Maida nods. “Because we don’t.”

“But because they are old hurts.”

“Skin and bone and muscle has to be pulled back into shape.”

“Fresh hurts are much easier.”

“But messier.”

They each hold one of my arms against the chair. Maida puts a hand against my chest, pressing me back.

“This is for the screams,” Zia tells me, which is hardly comforting.

I don’t know what she means until she puts her hand across my mouth. That’s even less comforting.

I decide I want to talk about this a little more, but I can’t move my mouth. They might look like skinny little teenage girls, but they’re shockingly strong. Their faces lean in close to mine.

“Here we go,” Maida says.

A sudden sharp pain, like someone chipping at the raw nerve of a tooth, tears through my whole body. My back tries to arch, but it can’t move because of Maida’s hand pressing me back. But I’m only dimly aware of that. Just as I’m only dimly aware of their murmured, “Sorry, sorry.”

There’s only the pain.

It feels like my arms and legs are being torn apart and whenever I think it can’t get worse—that it has to end now—it only gets worse.

I don’t think I can bear it.

I
know
I can’t.

If Zia didn’t have her hand over my mouth, I’d be screaming my throat raw.

I don’t know how long it lasts.

A few moments.

Forever.

I think I pass out for one blessed moment, then the searing pain spins to a crescendo. My ears pop.

And then it’s gone.

The worst of it’s gone.

The crow girls continue to murmur their sorrys. They stroke my brow and push the wet hair back from my face.

I’m soaked with sweat and trembling from head to foot. My temples throb with a headache that seems mild and soothing after what I’ve just been through. I feel nauseous and weak and if it wasn’t for them holding me, I’d fall right out of my wheelchair.

I realize my eyes are tightly shut and I open them slowly, wincing as the light intensifies the pain in my head. But as the crow girls continue to stroke my brow, the headache begins to recede, then goes away. The nausea fades. I’m still trembling, but it’s for a different reason now. I feel filled with more excess energy than I know what to do with.

I see Geordie standing in front of me wearing an expression that’s a weird mix of horror and worry.
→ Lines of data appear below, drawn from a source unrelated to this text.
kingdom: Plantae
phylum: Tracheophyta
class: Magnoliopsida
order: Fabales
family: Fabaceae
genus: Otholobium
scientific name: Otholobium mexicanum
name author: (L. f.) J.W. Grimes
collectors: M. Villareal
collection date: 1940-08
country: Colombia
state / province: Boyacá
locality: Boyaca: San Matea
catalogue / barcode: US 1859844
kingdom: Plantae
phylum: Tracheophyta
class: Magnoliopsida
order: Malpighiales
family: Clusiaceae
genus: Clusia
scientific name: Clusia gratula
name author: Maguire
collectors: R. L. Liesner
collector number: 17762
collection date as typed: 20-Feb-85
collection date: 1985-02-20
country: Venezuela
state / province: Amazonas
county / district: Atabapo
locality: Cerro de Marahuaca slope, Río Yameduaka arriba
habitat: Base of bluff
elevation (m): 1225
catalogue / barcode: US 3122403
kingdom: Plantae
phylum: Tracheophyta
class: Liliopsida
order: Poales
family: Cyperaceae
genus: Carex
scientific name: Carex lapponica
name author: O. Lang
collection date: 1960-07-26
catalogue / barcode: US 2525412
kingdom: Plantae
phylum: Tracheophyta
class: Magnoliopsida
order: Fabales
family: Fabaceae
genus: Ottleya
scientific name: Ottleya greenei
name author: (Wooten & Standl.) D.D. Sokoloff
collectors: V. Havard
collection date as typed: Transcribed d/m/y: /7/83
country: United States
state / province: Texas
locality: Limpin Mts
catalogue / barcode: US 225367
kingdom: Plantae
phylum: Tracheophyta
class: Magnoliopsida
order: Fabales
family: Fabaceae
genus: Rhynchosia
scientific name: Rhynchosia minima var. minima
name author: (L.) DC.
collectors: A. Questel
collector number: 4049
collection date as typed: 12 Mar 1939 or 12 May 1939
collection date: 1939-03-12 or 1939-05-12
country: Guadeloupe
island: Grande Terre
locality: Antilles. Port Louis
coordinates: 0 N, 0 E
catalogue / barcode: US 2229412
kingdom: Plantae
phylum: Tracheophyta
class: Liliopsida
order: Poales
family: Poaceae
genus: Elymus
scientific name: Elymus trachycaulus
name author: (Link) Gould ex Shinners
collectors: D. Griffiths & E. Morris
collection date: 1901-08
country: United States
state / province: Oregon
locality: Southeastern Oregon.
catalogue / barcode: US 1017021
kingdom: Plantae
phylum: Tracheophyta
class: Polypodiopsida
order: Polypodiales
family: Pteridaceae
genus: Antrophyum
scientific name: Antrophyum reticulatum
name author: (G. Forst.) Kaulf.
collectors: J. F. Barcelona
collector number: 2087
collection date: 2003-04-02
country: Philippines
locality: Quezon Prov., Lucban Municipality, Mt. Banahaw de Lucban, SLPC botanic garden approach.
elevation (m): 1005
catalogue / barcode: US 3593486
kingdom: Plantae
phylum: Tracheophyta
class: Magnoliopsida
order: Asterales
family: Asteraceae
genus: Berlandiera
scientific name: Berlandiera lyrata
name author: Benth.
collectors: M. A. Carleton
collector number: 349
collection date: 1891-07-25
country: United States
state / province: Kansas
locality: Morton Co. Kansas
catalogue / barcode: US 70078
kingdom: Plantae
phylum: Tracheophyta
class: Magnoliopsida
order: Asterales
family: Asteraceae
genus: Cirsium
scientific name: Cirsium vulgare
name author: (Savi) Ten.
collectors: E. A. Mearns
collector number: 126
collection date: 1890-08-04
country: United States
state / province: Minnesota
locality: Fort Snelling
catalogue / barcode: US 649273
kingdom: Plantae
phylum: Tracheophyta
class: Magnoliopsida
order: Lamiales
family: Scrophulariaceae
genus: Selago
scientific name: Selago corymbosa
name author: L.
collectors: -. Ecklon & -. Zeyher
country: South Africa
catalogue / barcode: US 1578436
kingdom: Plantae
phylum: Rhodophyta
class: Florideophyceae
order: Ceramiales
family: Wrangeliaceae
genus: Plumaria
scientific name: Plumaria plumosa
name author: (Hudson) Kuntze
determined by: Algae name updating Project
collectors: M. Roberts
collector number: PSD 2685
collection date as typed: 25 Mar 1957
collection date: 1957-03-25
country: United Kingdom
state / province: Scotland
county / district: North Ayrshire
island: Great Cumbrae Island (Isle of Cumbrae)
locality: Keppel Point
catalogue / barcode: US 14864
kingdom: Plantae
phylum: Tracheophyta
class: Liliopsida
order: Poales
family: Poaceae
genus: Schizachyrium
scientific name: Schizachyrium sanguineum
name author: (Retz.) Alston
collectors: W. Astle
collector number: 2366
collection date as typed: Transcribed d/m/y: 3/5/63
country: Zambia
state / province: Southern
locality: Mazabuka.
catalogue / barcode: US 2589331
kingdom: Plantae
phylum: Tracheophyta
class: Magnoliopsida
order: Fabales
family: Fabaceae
“I . . . I’m okay,” I tell him.

“Of course, you are,” Zia says.

Maida nods. “You’re veryvery brave. I’ve seen big old wolves wet themselves over less pain.”

“I’m pretty wet,” I say.

Though thankfully I didn’t pee my pants. But my clothes and hair are soaked and plastered against my skin.

“Up you get now,” Maida says.

She takes one hand, Zia takes the other and effortlessly, they pull me to my feet.

I stand there feeling wobbly, trying to adjust my balance. Everything feels wrong until I realize why that is. There’s no more numbness. There’s no more pain. My bad leg takes my weight without wanting to give way from under me.

The crow girls let go of my hands and I flex my fingers, delighting in the painless movement.

“Oh, god,” I say.

Zia shakes her head. “That wasn’t any old spirit that fixed you.”

“It was a gift of the Grace,” Maida says.

Geordie takes a step toward me, but I close the distance and throw myself at him, my arms wrapped around his neck. I swing there, banging my feet, first against the wheelchair, then against the end of the bed, but I don’t care.